We have put a lot of effort into securing our technology. Basically, there are three types of IPs that are a focus for Kite. One is the engineering of T cells. Early on, we secured very broad IP patent protection on the creation of CARs. While the notion of engineering a T cell to be able to find and kill a cancer cell seems well understood and straightforward today, such was not the case some years ago. Therefore, IP patent protection was given to five different institutions, all of which license to Kite. So basically, we own the license for the creation of CARs. Another type of IP is the process by which we are creating this factory for T cells. This is the secret sauce, and therefore, everything that we are doing is proprietary to Kite. For other companies, the process is proprietary to them. Some can be patented and some cannot. There is a very complicated way of producing, simplifying, and automating manufacturing, and each company has its own IP on that particular group. The third piece of IP is the antigen on the engineered TCR. That antigen is something you are licensing from scientists. We now have about seven types of genes from which we are developing the therapy. We license these from the NIH, as well as other places. There’s a race to have more and more targets for IP.
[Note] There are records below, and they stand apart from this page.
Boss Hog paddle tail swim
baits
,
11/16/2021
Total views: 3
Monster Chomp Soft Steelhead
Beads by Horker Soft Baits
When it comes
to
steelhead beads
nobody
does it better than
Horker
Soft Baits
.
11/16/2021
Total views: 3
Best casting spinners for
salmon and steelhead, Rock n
While the IP map is pretty clear in the U.S., outside of our borders, it becomes much more convoluted. For example, I had a delegation visiting from China the other week. During their visit, I was informed by a leading Chinese health authority that there are 500 companies in China working to produce CARs. Though I was shocked, it gives you a glimpse of the proliferation that is taking place around Kite’s technologies. In the United States, it’s much more regulated and a completely different system. Both of our competitors (Novartis and Juno Therapeutics) have similar transformational data on patients that failed every possible therapy. However, one point of differentiation is at Kite, we have the longest follow-up data on patients who are alive and well without cancer for over three years. Keep in mind that at the time of their diagnosis, they probably had a life expectancy anywhere from three to six months. We will be sharing this information, as well as insights on what we see as being the future of engineered T-cell therapy, at this year’s ASCO meeting in Chicago.